BEGUM, Majima 09H2468E
That you, whilst employed as a Band 5 Staff Nurse by the North Essex Partnership Foundation Trust (“the Trust”) on Finchingfield Ward (“the Ward”) and Tillingham Day Hospital at the Linden Centre:
1. On 3 August 2010 failed to ensure that a colleague countersigned a secondary dispensing record when you secondary dispensed medication to Patient A.
2. During the course of your preceptorship period Submitted information taken from the internet and from Trust policies when asked to submit evidence of your learning outcomes;
3. Arrived late for duty on the following dates:
i. 22 September 2010;
ii. 25 September 2010;
iii. 30 September 2010.
4. Arrived late for duty on the following dates:
i. 8 December 2010;
ii. 15 December 2010;
iii. 3 January 2011.
5. Failed to resume the preceptorship period upon your return to the Ward on 6 December 2010.
6. On unknown date(s), whilst assigned to the role of standby practitioner, accessed social networking sites during working hours.
That you, whilst employed as a Band 5 Staff Nurse by the Trust and whilst undergoing periods of preceptorship, supervised practise and/or competence assessment between October 2009 and 14 January 2011, failed to demonstrate the standards of knowledge, skill and judgement required to practise as a Band 5 Staff Nurse in that you:
7. Failed to complete the Trust’s preceptorship period in that you:
a. Did not engage with the preceptorship programme;
b. Were not receptive to concerns raised by your preceptor in respect of your performance;
c. Were unable to retain information relating to the clinical skills you were required to demonstrate;
d. Did not demonstrate that you understood the effects of your actions on the safety and wellbeing of patients, and in particular you:
i. On an unknown date during a night shift, left a razor blade within reach of a patient who had attempted to self harm;
ii. Did not remove a plastic bag from a patient who had placed it over their head.

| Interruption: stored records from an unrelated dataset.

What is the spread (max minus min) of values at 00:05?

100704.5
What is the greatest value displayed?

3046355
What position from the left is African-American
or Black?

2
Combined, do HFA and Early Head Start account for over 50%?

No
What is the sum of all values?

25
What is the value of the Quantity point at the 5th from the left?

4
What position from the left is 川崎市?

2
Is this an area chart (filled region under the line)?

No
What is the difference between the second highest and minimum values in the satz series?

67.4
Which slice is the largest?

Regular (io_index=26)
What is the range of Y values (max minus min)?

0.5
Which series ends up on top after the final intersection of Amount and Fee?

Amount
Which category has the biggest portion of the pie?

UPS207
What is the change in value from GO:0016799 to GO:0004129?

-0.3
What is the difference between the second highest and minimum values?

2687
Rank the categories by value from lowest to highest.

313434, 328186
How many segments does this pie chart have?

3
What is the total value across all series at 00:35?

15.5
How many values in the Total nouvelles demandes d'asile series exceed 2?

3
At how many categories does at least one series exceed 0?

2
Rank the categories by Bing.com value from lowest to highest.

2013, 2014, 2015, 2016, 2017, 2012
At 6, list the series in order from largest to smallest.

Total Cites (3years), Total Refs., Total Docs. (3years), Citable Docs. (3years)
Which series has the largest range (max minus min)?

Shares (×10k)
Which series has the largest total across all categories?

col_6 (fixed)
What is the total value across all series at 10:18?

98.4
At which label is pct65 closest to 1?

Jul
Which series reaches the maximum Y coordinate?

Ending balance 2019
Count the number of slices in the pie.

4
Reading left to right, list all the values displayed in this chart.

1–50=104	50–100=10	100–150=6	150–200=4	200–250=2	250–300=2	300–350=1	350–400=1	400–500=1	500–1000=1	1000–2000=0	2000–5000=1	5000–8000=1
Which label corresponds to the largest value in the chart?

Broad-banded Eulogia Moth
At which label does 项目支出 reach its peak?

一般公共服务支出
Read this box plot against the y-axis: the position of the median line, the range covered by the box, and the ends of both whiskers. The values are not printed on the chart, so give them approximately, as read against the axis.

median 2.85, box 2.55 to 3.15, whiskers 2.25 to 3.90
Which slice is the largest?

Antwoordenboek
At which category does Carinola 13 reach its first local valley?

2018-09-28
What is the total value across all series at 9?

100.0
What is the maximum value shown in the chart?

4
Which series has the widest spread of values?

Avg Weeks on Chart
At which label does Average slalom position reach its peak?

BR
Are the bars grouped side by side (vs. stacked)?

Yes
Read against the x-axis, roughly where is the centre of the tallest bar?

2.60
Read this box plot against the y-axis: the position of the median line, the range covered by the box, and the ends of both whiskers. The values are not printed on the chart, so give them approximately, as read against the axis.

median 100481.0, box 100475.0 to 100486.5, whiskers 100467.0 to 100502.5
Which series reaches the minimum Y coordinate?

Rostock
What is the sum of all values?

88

8. Whilst working on the Ward at the Linden Centre on 28 September 2010:
i. Failed to monitor the blood glucose levels of Patient B, a diabetic;
ii. Were unable to provide the result of a blood glucose test to a colleague at handover in respect of Patient B;
iii. Delayed treating Patient B for hyperglycaemia by administering Actrapid for approximately six hours.
9. Whilst working at the Tillingham Day Hospital at the Linden Centre between 29 September 2010 and 6 December 2010:
a. Were unable to participate in group therapy sessions and post group meetings;
b. Were unable to complete documentation to the required standard in that you;
i. Used poor grammar and incorrect descriptions of patients’ presentations;
ii. Did not provide evidence in support of your comments;
iii. Made unclear and inconcise entries;
iv. Did not document professional judgements;
v. Did not sign off your entries;
vi. Took a day and a quarter to draft a single care plan.
c. Did not listen to and act on advice given to you by colleagues in respect of your performance.
d. Did not successfully complete supervised medication round assessments on the Ward on the following dates:
i. 18 October 2010;
ii. 29 October 2010;
iii. 1 November 2010.
10. Whilst working on the Ward at the Linden Centre between 6 December 2010 and 14 January 2011:
a. Were unable to demonstrate that you were competent to conduct medication rounds unsupervised in that you:
i. Were not able to use the British National Formulary to accurately calculate medication dosages;
ii. Did not demonstrate that you could administer an intramuscular depot without supervision and prompting;
iii. Did not ensure that patients had taken their medication after it had been administered to them;
iv. Signed for medication that you had administered against the incorrect time.
b. Were unable to consistently and confidently identify important information relating to patients on the Ward during handovers.
c. Were unable to organise tasks such as client allocation and the observation board without prompting.
d. Were unprepared for care reviews in that you:
i. Did not gather relevant patient information beforehand;
ii. Had difficulty expressing an opinion in respect of patients’ care;
iii. Provided inaccurate information in respect of patients’ presentations.
And in light of the above, your fitness to practise is impaired in the case of charge 1 to 6 by reason of your misconduct and/or in the case of Charges 6 to 10 by reason of your lack of competence.